The present invention is related to simulation of circuit designs, and more particularly to partial gate level simulations of a circuit design.
Electronic circuits are used in an enormously wide and important range of applications, such as computing, communications, control systems, etc. Common electronic circuits may include millions of transistors and are very difficult to design. Circuits are typically designed on computer systems using electronic design automation (EDA) software, combining logic gates and other circuit elements as needed to perform the desired function. Once a circuit has been designed, it typically undergoes a series of design verification steps such as a static timing analysis and gate level simulation before it is fabricated as a custom integrated circuit, an application-specific integrated circuit (ASIC), a field-programmable gate array (FPGA), etc. Computerized design verification tools are used to simulate the circuit, exercising the clock and data inputs of a virtual representation of the circuit design and verifying that the circuit design performs correctly both at the outputs of the circuit and at selected internal nodes. Because of the enormous complexity of modern electronic circuits, the design verification step is often the most difficult and lengthy step in designing a circuit. Performing a full gate level simulation of a complex electronic circuit can require weeks to perform even on high performance computers, because each of the numerous logic gates in the circuit are tested in the simulation in various functional states.

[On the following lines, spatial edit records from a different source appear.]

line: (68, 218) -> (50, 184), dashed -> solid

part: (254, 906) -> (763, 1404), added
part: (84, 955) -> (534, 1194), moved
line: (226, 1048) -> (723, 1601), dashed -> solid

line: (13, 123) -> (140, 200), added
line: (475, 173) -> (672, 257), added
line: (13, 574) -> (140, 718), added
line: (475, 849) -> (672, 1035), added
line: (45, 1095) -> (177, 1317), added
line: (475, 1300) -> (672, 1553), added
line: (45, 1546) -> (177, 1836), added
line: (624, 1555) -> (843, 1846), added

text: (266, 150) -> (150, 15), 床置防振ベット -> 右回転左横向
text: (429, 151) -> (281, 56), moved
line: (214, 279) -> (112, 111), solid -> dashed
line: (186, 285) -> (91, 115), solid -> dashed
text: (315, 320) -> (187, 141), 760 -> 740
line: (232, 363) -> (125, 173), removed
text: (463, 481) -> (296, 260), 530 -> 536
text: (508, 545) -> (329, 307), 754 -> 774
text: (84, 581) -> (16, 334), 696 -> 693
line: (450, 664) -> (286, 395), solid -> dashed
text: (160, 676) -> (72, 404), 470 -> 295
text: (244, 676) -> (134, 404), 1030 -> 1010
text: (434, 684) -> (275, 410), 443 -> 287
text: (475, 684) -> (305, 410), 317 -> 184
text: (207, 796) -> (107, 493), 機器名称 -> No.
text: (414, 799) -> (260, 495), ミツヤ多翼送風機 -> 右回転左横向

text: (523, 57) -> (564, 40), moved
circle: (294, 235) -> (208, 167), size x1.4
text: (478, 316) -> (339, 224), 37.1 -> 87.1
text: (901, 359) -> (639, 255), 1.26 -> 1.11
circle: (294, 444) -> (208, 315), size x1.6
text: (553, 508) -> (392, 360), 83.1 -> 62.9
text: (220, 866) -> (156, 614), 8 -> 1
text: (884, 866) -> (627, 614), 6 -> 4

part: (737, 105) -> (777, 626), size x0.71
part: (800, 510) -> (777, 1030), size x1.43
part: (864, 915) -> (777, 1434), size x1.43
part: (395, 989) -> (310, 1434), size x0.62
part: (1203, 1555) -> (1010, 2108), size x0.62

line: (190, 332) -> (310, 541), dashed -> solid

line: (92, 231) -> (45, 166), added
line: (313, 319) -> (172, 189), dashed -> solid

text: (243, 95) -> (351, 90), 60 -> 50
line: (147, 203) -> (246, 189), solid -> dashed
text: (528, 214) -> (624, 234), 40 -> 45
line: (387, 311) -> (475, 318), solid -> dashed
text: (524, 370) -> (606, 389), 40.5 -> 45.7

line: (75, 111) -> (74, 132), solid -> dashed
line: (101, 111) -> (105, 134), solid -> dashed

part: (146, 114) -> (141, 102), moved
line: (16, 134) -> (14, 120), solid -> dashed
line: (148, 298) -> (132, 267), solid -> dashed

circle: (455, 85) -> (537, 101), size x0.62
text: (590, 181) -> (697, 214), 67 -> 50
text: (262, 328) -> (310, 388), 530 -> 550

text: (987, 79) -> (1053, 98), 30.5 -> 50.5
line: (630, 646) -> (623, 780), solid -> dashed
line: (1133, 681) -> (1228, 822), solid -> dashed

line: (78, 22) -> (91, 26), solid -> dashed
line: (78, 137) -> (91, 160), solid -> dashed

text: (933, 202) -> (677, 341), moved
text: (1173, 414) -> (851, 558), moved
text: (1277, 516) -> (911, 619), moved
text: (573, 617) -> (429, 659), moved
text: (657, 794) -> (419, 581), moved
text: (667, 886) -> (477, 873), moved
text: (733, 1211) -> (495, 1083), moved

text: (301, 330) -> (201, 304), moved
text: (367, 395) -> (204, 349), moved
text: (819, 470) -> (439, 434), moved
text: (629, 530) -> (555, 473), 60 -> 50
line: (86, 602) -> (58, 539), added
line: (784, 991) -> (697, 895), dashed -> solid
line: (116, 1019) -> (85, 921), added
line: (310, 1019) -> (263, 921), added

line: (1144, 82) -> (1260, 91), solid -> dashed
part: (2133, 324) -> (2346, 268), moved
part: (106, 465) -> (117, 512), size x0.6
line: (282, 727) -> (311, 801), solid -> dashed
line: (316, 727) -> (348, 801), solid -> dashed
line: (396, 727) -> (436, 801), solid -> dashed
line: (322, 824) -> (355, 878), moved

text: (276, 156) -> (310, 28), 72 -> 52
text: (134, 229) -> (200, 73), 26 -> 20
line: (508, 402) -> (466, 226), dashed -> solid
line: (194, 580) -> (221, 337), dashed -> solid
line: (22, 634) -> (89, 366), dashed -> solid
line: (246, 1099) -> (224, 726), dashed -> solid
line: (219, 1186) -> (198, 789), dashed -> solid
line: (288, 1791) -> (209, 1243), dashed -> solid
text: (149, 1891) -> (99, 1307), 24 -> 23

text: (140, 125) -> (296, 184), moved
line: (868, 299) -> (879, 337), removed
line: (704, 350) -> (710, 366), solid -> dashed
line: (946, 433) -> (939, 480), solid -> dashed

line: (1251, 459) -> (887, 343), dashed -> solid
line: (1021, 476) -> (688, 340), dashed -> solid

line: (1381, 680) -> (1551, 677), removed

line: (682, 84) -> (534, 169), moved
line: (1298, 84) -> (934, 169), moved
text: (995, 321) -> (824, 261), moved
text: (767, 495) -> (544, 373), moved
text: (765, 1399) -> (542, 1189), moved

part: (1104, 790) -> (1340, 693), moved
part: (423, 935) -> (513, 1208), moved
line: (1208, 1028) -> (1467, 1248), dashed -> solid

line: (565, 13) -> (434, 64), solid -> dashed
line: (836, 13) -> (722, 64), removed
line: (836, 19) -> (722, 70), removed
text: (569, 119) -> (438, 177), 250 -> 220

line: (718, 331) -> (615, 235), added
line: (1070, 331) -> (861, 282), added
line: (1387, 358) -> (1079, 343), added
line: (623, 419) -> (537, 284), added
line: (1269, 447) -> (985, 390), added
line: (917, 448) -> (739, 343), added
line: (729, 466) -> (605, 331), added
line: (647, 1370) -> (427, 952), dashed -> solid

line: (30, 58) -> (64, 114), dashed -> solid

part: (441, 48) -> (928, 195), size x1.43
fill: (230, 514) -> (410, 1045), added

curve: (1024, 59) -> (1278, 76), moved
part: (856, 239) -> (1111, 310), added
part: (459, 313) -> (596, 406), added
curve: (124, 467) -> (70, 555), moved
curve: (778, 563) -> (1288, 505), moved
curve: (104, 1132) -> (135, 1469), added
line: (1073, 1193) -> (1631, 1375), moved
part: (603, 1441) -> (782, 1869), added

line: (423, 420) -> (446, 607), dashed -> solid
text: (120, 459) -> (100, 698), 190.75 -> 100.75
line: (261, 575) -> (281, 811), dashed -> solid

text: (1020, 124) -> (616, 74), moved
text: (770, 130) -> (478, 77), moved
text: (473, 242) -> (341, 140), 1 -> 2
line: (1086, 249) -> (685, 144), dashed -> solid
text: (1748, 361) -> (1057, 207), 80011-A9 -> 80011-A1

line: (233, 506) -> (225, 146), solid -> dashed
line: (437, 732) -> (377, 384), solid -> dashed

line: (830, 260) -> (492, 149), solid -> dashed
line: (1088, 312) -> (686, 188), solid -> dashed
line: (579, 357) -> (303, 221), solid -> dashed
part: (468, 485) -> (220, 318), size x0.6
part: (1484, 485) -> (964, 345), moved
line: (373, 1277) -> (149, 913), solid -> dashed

The difficulty of designing complex electronic circuits is partially addressed by reusable circuit libraries called semiconductor intellectual property cores or IP cores, which contain reusable logic blocks that are designed to perform given functions and that can be included in a circuit design. Blocks from an IP core may be dropped into a circuit design to perform a desired function, rather than redesigning the circuitry to perform the function each time it is needed. IP cores are particularly important when designing a system on a chip (SOC), an electronic circuit such as a computer that performs multiple functions. For example, a computer may be designed as an SOC, using blocks from an IP core to provide a processor, memory, clock sources, external interfaces, power regulation, etc. IP cores may be supplied as generic gate netlists, a low level representation of the logic design, or as a synthesizable core having a higher abstraction level such as a hardware description language. Performing a gate level simulation of the circuit, including the blocks from the IP core, can take a great deal of computer processing time. The supplier of the IP core typically tests the design of the IP core, so the designer using the IP core may have the option of performing a gate level simulation only on circuitry outside the blocks from the IP core and forgoing gate level simulation of the blocks from the IP core. However, if a gate level simulation omits the blocks from the IP core, design flaws may go undetected because the interface between the blocks from the IP core and the remaining circuitry is not fully tested. The time required to perform a full gate level simulation of a complex electronic circuit takes on even more importance when considering the multiple iterations of a typical design process. The design verification in early stages of a design often identifies changes that must be made to the circuit design, requiring a modified circuit design which must then be reverified. Thus, the design process may require multiple full gate level simulations.
Existing methods exist for co-simulating mixed levels of abstraction for a circuit. These methods allow for timing gate simulations to be mixed with other simpler model abstractions (RTL, C etc.) These methods are deficient in that they do not specify a method that allows timing to be accurate across the boundary between the different abstractions of the circuit.
Thus, for at least the aforementioned reason, there exists a need in the art for a system for performing gate level simulations of a circuit design in a fast, efficient and effective manner, even when IP cores are used.